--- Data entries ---
>>
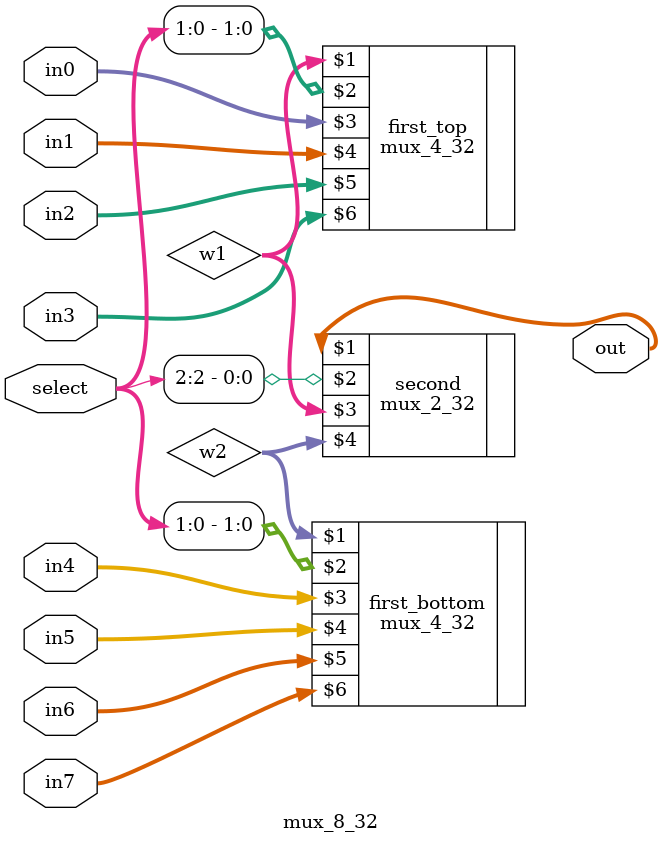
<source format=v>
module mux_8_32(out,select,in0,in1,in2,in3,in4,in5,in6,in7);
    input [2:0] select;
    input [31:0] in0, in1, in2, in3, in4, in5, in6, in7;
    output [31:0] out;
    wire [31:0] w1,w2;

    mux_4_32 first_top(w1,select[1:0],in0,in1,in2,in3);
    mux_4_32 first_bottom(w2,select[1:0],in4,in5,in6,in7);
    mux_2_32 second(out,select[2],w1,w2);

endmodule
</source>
<<
--- INSTRUCTIONS TO FOLLOW ---
All of the entries above should be copied exactly, except for the pictures.

--- THE COMPLETED TASK ---
<source format=v>
module mux_8_32(out,select,in0,in1,in2,in3,in4,in5,in6,in7);
    input [2:0] select;
    input [31:0] in0, in1, in2, in3, in4, in5, in6, in7;
    output [31:0] out;
    wire [31:0] w1,w2;

    mux_4_32 first_top(w1,select[1:0],in0,in1,in2,in3);
    mux_4_32 first_bottom(w2,select[1:0],in4,in5,in6,in7);
    mux_2_32 second(out,select[2],w1,w2);

endmodule
</source>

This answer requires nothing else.